Prompt –
Count the lines below in which "medically" appears, then give that number by itself.

Input data –
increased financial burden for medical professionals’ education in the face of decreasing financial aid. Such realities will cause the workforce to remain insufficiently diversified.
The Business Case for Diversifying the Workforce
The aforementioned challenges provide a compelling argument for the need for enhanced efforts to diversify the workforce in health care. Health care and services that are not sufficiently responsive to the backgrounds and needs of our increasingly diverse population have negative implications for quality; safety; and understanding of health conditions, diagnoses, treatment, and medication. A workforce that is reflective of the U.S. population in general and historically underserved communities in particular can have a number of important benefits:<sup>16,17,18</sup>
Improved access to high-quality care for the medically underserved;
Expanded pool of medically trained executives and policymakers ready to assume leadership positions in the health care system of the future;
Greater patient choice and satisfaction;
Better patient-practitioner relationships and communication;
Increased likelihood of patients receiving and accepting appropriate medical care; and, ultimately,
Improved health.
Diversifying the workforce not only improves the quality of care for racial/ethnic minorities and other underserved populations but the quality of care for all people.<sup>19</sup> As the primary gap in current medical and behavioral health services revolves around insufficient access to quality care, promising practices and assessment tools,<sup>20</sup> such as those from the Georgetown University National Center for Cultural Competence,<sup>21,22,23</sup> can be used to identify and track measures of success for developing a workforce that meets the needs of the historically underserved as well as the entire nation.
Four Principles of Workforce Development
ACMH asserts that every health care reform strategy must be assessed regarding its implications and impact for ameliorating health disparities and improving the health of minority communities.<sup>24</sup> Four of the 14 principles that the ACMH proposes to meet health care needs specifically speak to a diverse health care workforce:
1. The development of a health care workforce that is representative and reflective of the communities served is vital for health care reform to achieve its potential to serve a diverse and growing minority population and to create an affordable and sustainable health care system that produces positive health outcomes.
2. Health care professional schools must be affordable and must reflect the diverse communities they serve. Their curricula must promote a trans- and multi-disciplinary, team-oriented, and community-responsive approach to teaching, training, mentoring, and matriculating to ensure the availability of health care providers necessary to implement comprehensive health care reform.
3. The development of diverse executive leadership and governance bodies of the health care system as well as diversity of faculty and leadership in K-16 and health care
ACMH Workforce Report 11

The answer –
2